### TASK INPUT

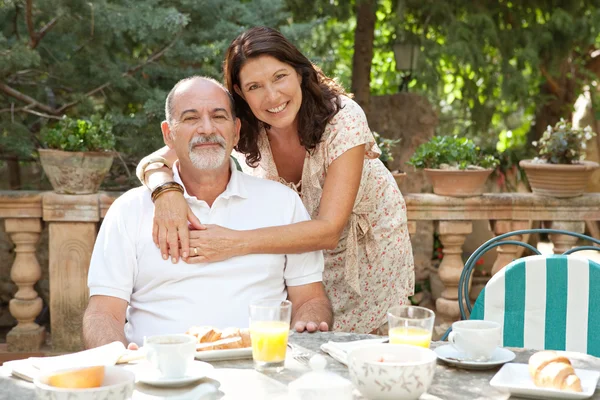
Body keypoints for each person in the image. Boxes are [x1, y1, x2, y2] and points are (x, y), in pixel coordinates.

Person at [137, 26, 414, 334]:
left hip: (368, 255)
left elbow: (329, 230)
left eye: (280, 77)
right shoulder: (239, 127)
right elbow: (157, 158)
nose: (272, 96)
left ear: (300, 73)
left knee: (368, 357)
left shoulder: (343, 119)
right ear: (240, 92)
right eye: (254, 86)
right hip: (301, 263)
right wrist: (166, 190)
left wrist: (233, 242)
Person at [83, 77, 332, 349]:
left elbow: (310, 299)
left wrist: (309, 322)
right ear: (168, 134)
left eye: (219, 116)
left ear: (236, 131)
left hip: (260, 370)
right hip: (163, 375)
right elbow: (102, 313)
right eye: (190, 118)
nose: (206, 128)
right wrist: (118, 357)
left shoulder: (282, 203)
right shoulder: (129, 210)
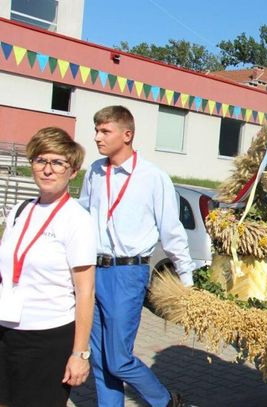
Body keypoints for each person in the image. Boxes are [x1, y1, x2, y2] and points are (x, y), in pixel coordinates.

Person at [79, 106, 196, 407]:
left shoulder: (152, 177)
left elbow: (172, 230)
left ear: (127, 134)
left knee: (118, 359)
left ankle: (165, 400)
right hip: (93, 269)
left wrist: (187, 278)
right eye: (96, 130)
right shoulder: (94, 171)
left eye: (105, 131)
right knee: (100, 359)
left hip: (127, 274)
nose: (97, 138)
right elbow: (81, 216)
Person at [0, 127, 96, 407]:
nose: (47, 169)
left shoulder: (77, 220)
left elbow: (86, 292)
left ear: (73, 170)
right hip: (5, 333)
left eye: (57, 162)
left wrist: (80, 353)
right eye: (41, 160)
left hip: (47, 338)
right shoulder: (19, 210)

######
### TASK INPUT

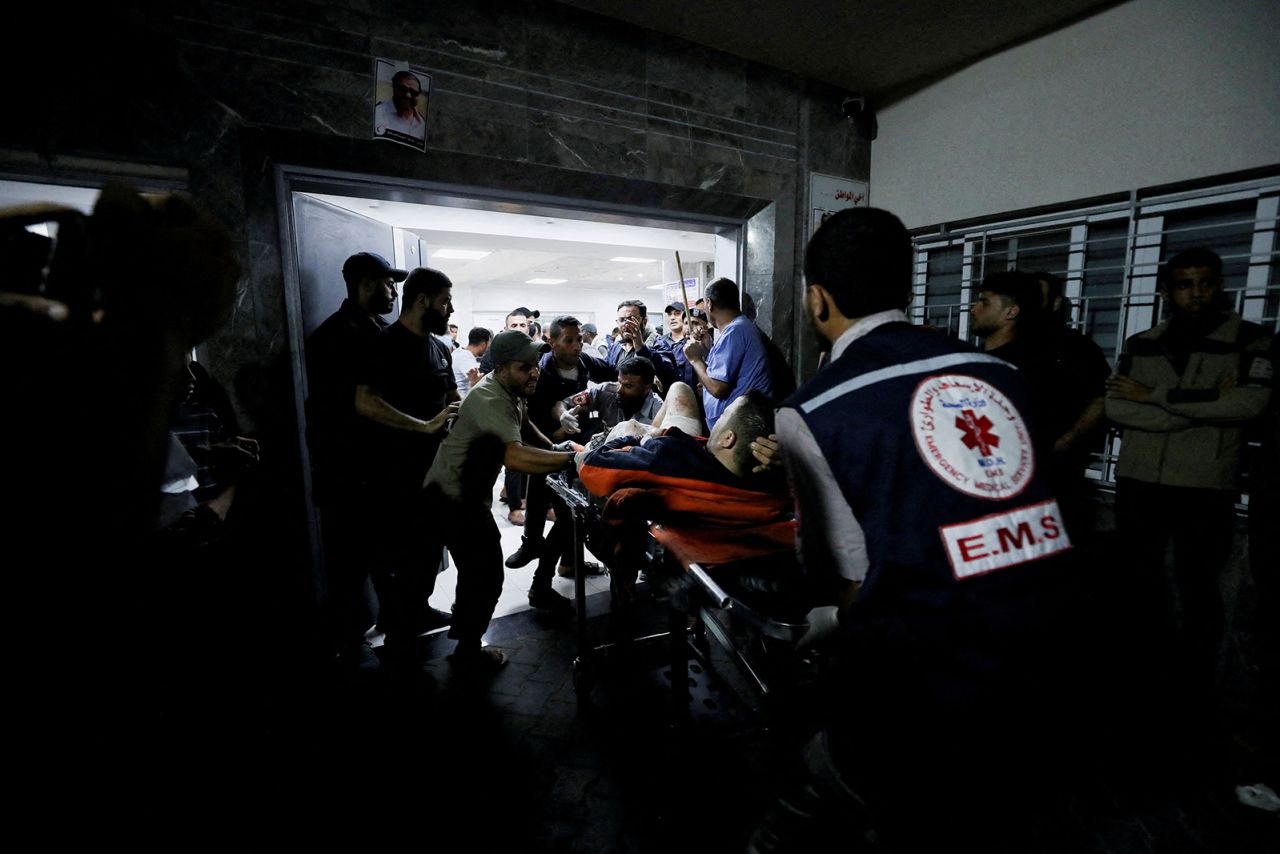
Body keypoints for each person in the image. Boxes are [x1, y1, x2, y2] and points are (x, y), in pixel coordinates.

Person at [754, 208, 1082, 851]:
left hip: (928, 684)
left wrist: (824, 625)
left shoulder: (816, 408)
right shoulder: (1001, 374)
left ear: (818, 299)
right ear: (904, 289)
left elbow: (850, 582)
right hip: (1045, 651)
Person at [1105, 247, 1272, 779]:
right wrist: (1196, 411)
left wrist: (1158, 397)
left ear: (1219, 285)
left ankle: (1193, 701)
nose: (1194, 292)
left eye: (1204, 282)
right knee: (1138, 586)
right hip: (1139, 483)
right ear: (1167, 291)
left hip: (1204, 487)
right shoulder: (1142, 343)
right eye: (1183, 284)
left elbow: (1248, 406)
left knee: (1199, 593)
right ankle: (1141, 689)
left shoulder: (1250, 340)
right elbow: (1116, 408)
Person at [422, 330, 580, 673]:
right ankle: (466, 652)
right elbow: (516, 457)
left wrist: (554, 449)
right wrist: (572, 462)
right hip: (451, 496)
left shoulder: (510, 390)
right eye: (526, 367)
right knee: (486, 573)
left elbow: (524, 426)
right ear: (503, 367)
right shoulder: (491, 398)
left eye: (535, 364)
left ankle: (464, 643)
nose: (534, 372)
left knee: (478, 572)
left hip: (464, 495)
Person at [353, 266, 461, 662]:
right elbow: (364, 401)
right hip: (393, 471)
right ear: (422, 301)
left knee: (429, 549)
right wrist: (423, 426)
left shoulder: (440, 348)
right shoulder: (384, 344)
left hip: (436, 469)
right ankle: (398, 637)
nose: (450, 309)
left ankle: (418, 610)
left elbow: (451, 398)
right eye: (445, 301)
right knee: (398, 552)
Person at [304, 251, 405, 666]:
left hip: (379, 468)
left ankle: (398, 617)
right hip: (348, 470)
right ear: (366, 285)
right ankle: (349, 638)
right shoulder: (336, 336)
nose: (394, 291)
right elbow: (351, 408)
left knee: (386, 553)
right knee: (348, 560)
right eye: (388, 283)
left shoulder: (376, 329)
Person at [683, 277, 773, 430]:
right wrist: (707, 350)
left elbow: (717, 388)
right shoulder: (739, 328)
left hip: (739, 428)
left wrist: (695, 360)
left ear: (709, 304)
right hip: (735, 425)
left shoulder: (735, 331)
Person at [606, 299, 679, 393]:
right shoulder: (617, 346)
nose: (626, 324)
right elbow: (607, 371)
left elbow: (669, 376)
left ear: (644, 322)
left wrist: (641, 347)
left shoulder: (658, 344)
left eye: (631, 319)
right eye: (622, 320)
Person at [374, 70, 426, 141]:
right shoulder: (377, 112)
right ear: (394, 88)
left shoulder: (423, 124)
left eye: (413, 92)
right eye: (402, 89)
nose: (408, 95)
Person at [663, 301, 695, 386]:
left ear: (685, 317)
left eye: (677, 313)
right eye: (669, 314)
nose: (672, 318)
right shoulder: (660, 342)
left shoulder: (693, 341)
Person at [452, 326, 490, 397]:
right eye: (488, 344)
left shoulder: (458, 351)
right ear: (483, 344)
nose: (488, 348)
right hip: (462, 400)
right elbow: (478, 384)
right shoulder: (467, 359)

######

▶ [REQUIREMENT] Write out exactly the lines above from the line with "right shoulder: (94, 171)" through the line with "right shoulder: (19, 210)", both of them included, and leave out all other lines.

▶ [SOLVED PROBLEM]
right shoulder: (94, 171)
left eye: (105, 131)
right knee: (100, 359)
left hip: (127, 274)
nose: (97, 138)
right elbow: (81, 216)
Person at [0, 127, 96, 407]:
nose: (47, 169)
left shoulder: (77, 220)
left elbow: (86, 292)
left ear: (73, 170)
right hip: (5, 333)
left eye: (57, 162)
left wrist: (80, 353)
right eye: (41, 160)
left hip: (47, 338)
right shoulder: (19, 210)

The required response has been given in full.